DANS LA FORET D'ARCACHON
PAR M. P. KAUFFMANN.
1891 - TEXTE ET DESSINS INÉDITS.
Tous les dessins de cette livraison ont été exécutés par l'auteur
d'après ses croquis et ses photographies.
On sait que la ville d'Arcachon s'est élevée, du côté de la ville
d'hiver, sur l'emplacement de l'ancienne forêt, qui n'existe plus avec
la mêmes caractères primordiaux, grâce aux nombreuses transformations
qu'elle a subies par suite des constructions nouvelles, de l'établissement
de nouveaux quartiers d'hiver et des travaux exécutés par les ponts
et chaussées.
L'aspect de cette nouvelle forêt change au moment où elle se confond
avec la " vieille forêt " située plus vers le sud, au delà de
la Teste-de-Buch, près d'Arcachon ; plus vaste celle-ci et plus épaisse,
tout en renfermant les mêmes arbres et la même végétation, mais gardant
son ancien aspect sauvage et centenaire.
La nouvelle forêt a été pour ainsi dire créée de toutes pièces par
la main de l'homme.
On a fixé les dunes de sable, naguère si désolées et si arides, en
les couvrant de végétaux, d'arbres, de pins plus particulièrement,
qui ont complètement transformé les Landes.
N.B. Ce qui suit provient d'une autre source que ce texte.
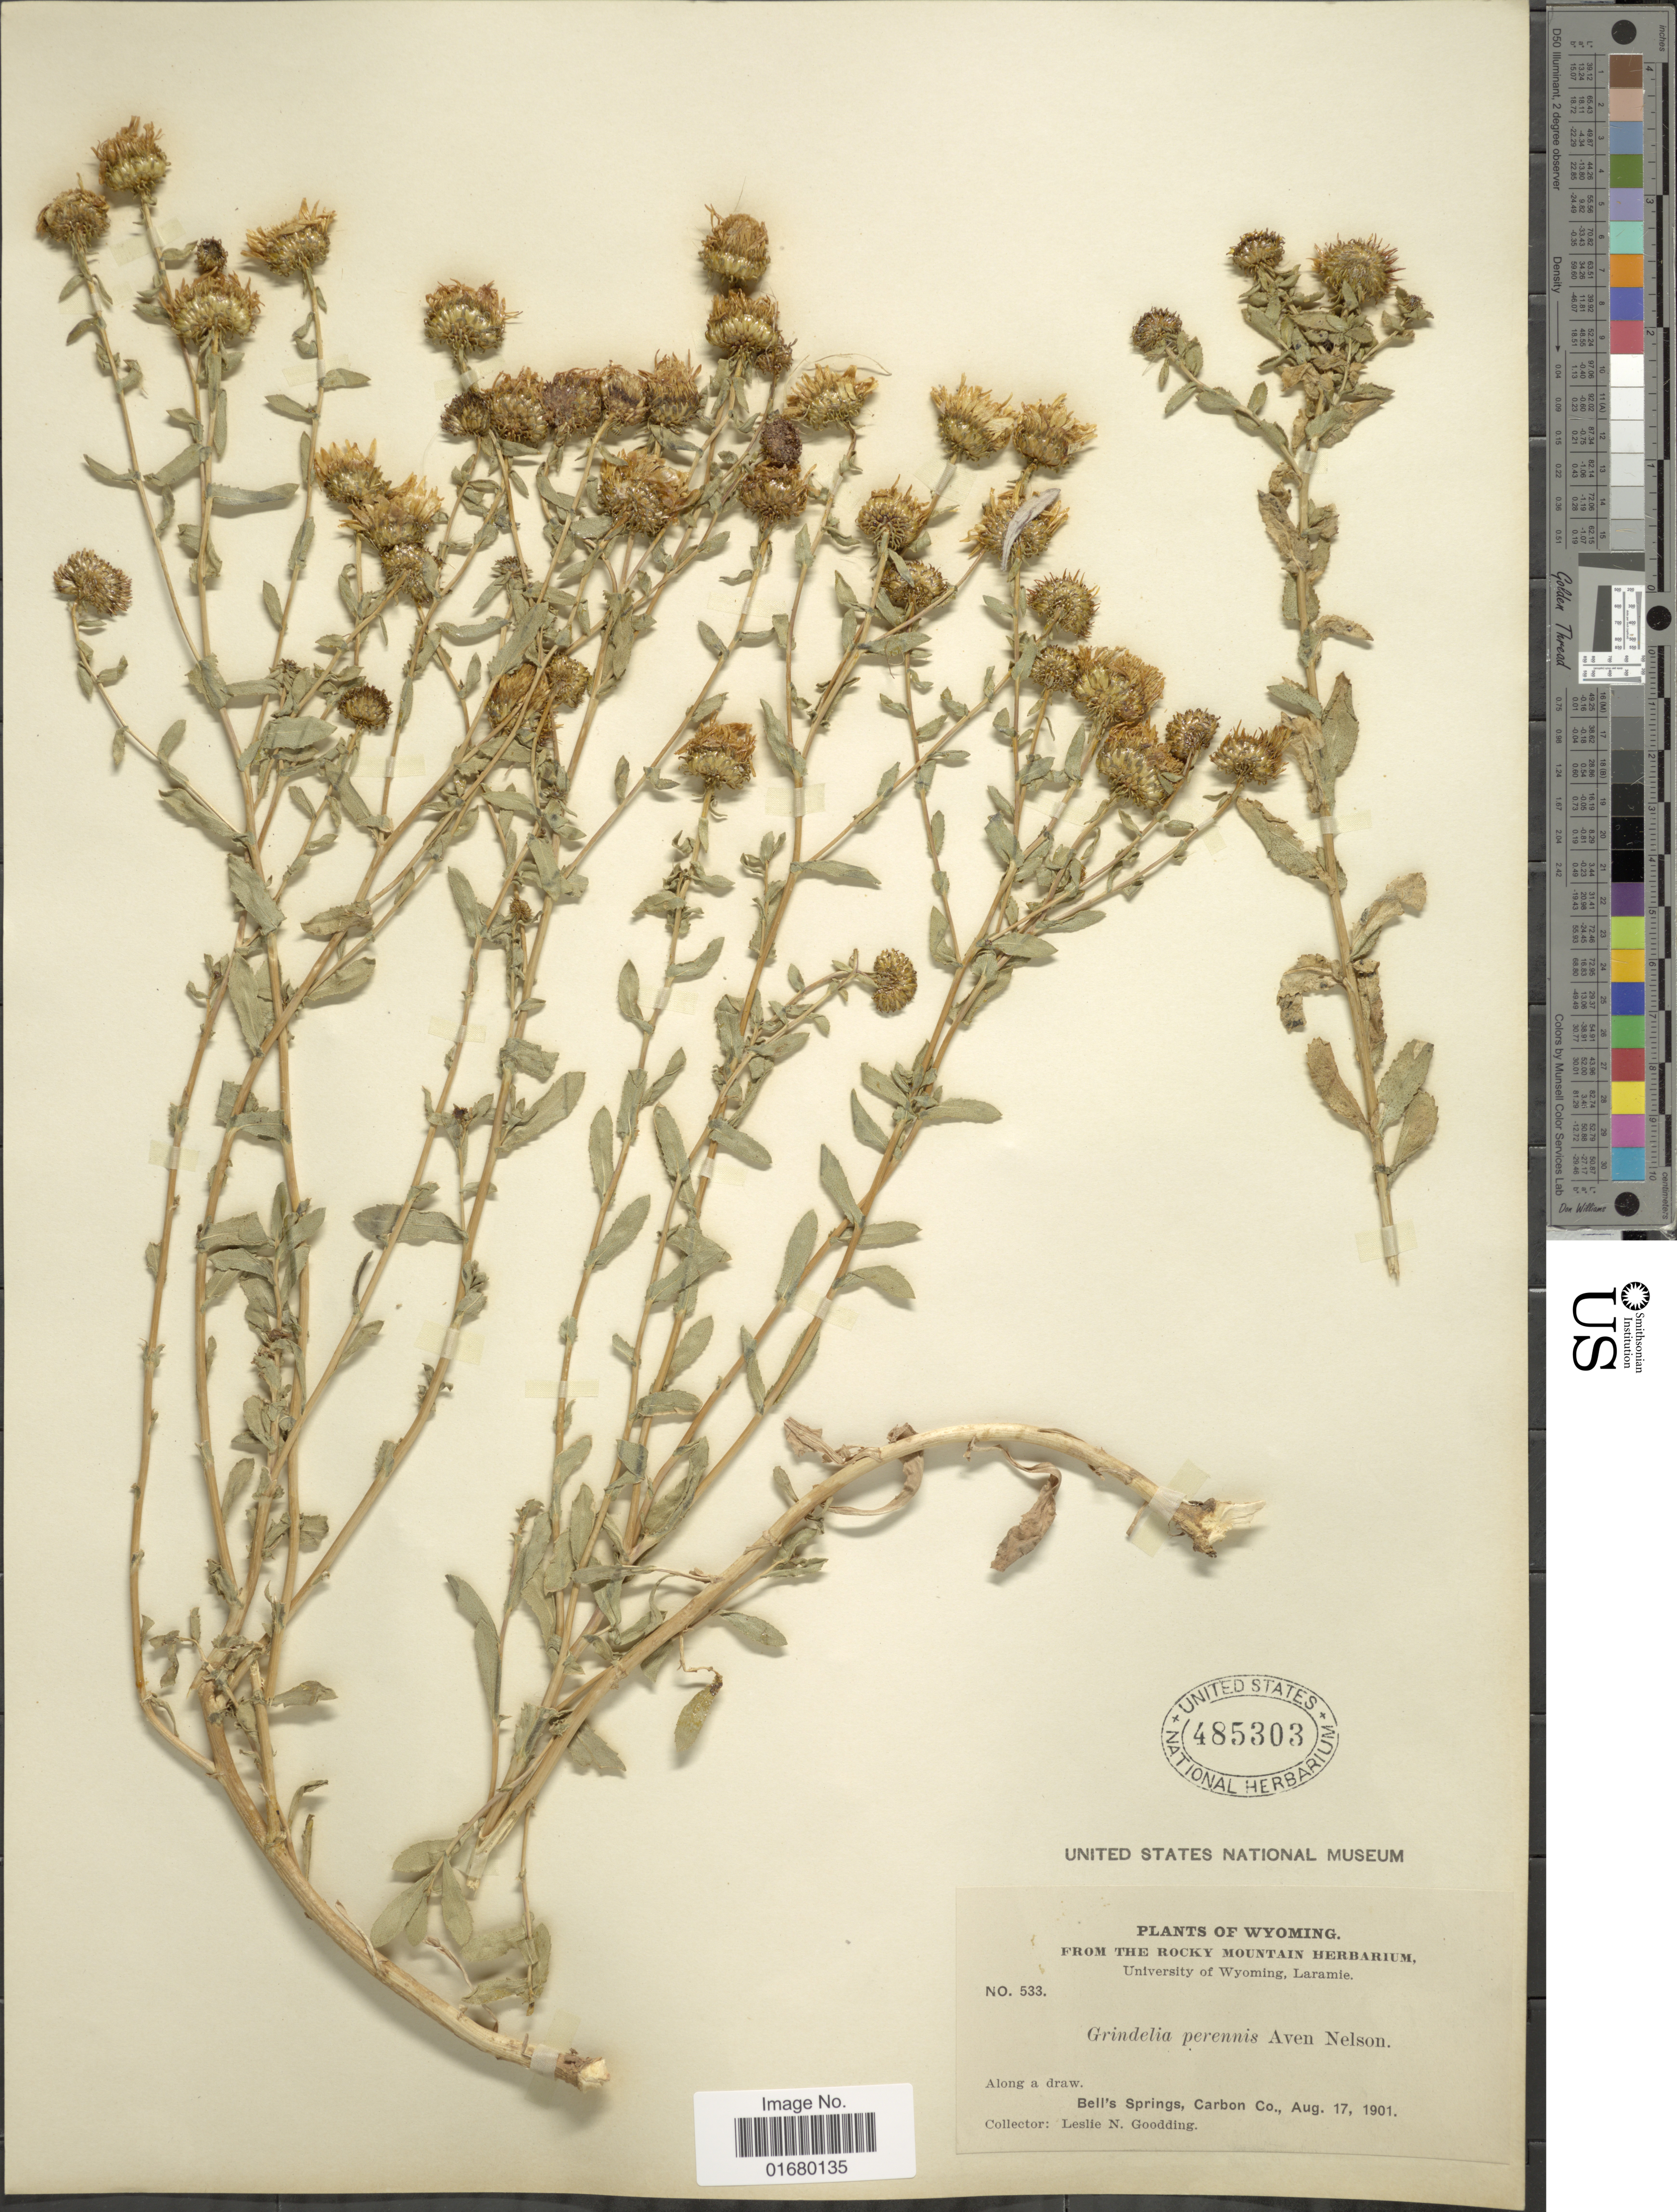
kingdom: Plantae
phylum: Tracheophyta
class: Magnoliopsida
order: Asterales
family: Asteraceae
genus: Grindelia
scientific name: Grindelia perennis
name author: A. Nelson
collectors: L. Godding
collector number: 533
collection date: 1901-08-17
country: United States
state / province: Wyoming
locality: Bell's Springs, Carbon Co.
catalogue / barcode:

L'aspect général des Landes a été suffisamment décrit dans bien
des ouvrages pour qu'il ne soit pas nécessaire d'y revenir dans cette
rapide excursion.
A proprement parler, les Landes n'existent plus depuis la mise en
culture de leurs steppes, converties en jardins maraîchers, en vignes
et en forêts de pins et de chênes, grâce à l'assainissement général
entrepris d'abord particulièrement par... Maître Pierre d'Edmond About,...
pardon! je voulais dire par M. Chambrelent, vers 1849, puis appliqué sur
toute leur étendue par l'ordre du gouvernement.
En ce qui a rapport aux forêts de pins, qui sont les seules dont nous
nous occuperons au point de vue de leur exploitation, nous signalerons
simplement les résultats obtenus dans cette culture au moyen du drainage
et du reboisement par le pin maritime, le chêne ordinaire, le chêne
vert et le chêne-liège.
Le pin maritime a été le principal agent de transformation, car c'est
grâce à lui que ces terres naguère si désertes sont devenues fertiles,
salubres et productives. Cet arbre paraît indigène dans la contrée,
surtout sur le littoral océanien; l'origine de sa culture se perd dans
la nuit des temps, mais il se propage de lui-même dans toutes les Landes.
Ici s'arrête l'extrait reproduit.